■ TASK ■
Output each record verbatim, with pictures left out.

■ ENTRIES PROVIDED ■
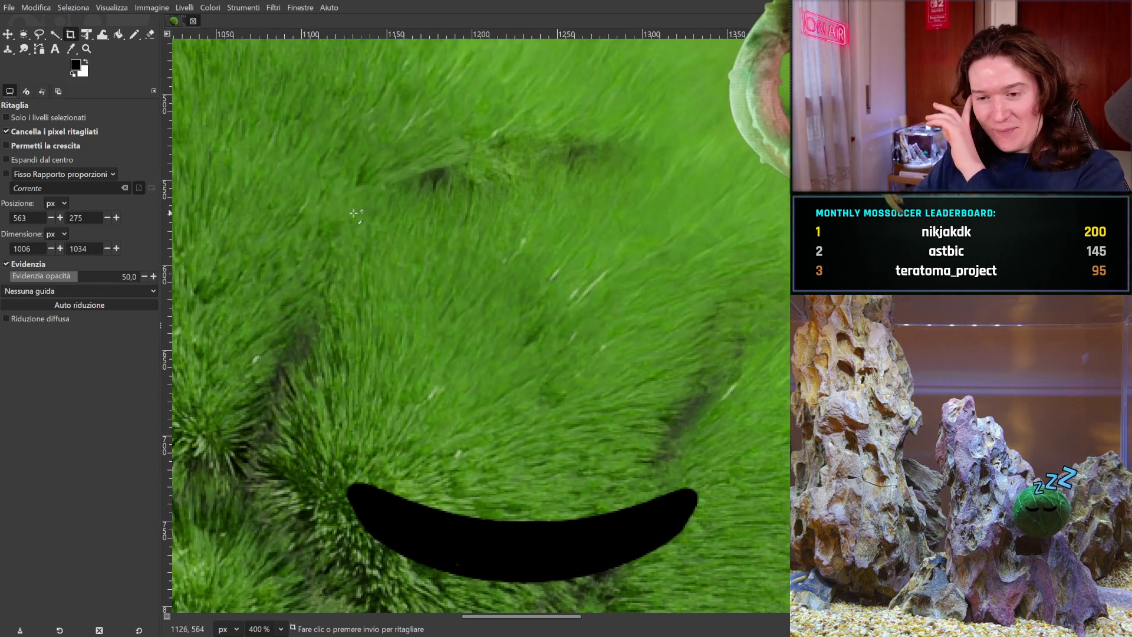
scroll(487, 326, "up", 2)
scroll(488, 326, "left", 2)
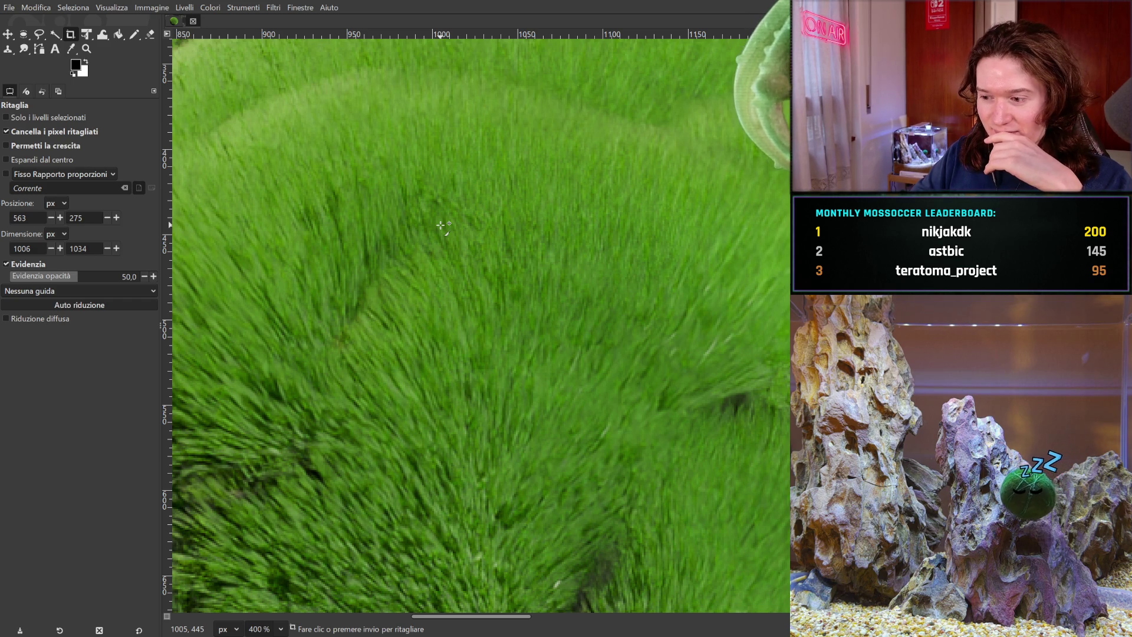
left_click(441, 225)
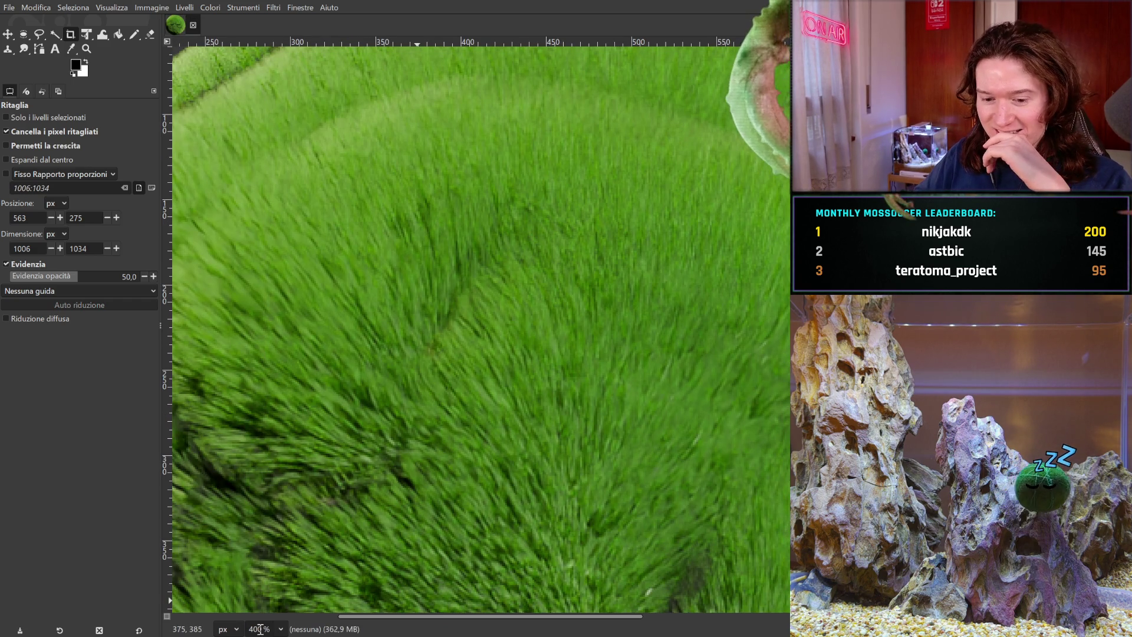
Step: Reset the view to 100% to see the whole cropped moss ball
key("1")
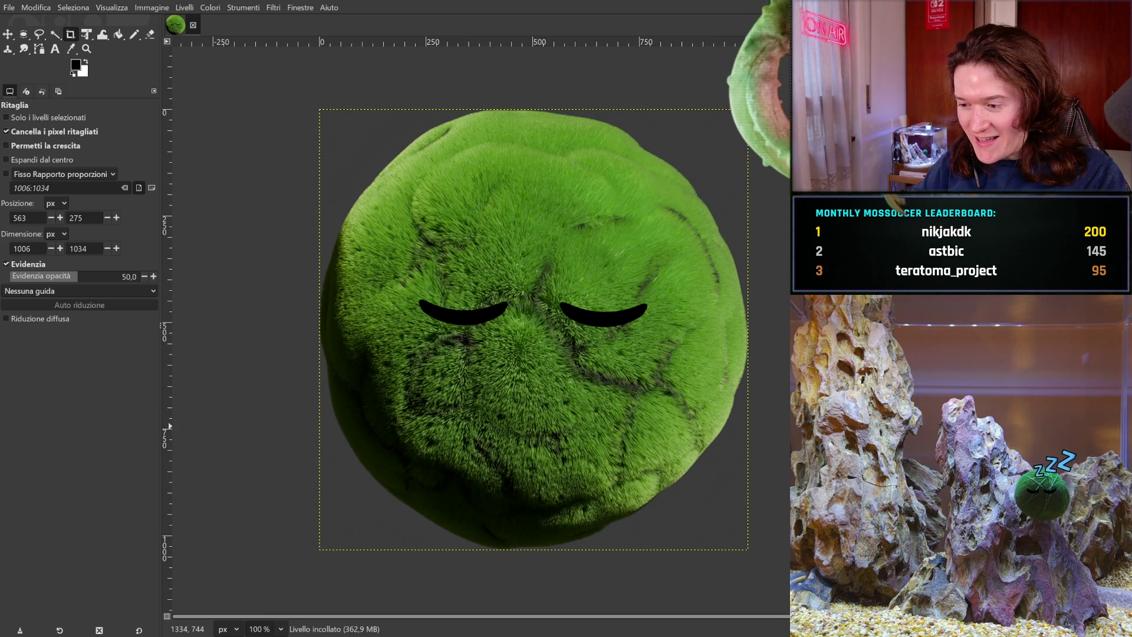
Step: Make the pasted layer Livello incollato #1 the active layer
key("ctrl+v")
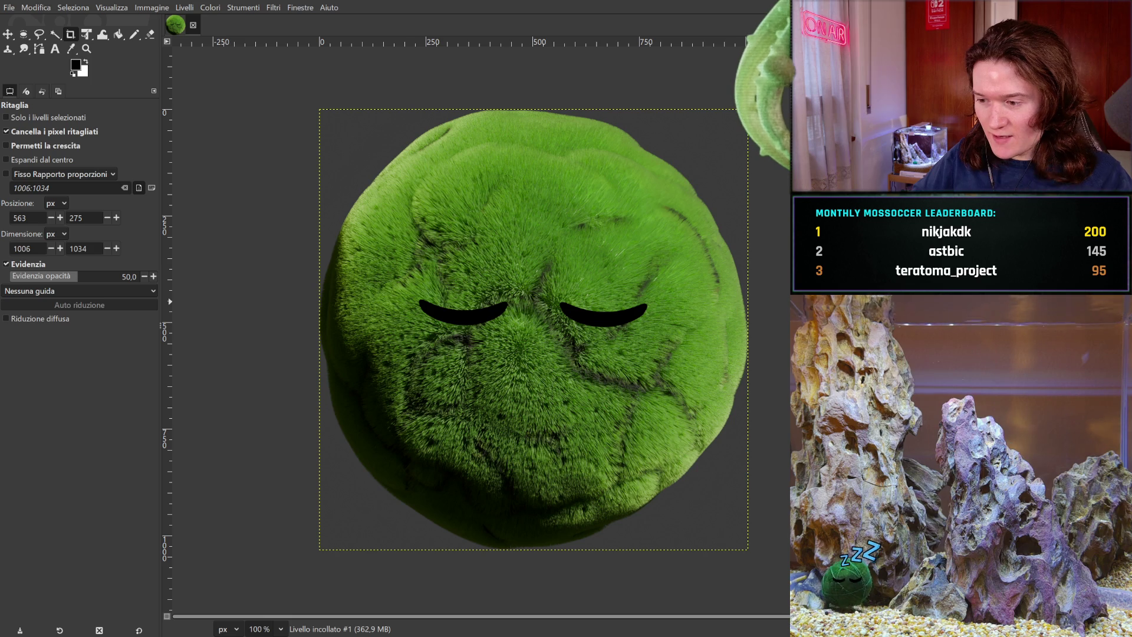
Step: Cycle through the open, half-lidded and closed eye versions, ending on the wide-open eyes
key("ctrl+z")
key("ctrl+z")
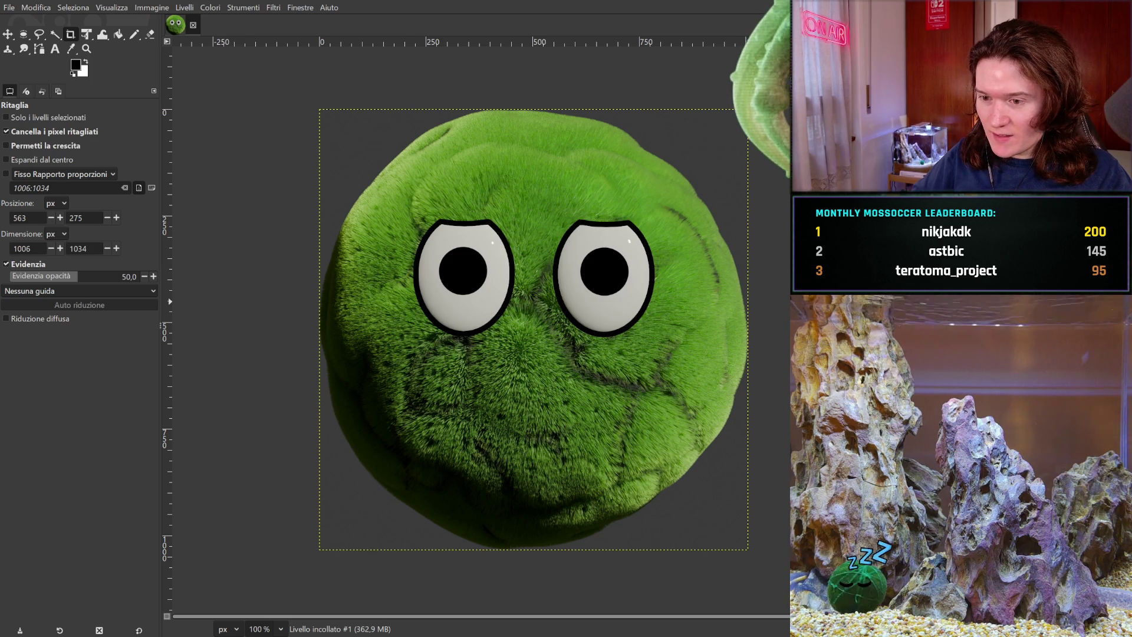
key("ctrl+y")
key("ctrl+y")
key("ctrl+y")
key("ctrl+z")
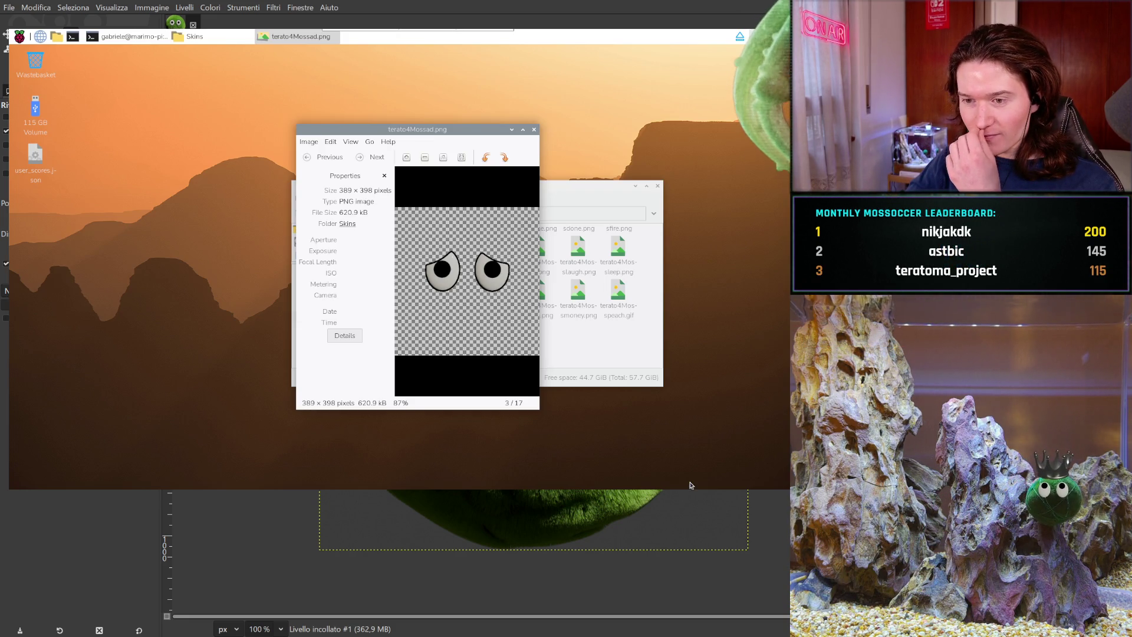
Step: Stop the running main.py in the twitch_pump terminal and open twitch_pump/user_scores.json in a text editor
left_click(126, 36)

■ ANSWER FOR THIS EXERCISE ■
scroll(487, 326, "up", 2)
scroll(488, 326, "left", 2)
left_click(441, 225)
Step: Reset the view to 100% to see the whole cropped moss ball
key("1")
Step: Make the pasted layer Livello incollato #1 the active layer
key("ctrl+v")
Step: Cycle through the open, half-lidded and closed eye versions, ending on the wide-open eyes
key("ctrl+z")
key("ctrl+z")
key("ctrl+y")
key("ctrl+y")
key("ctrl+y")
key("ctrl+z")
Step: Stop the running main.py in the twitch_pump terminal and open twitch_pump/user_scores.json in a text editor
left_click(126, 36)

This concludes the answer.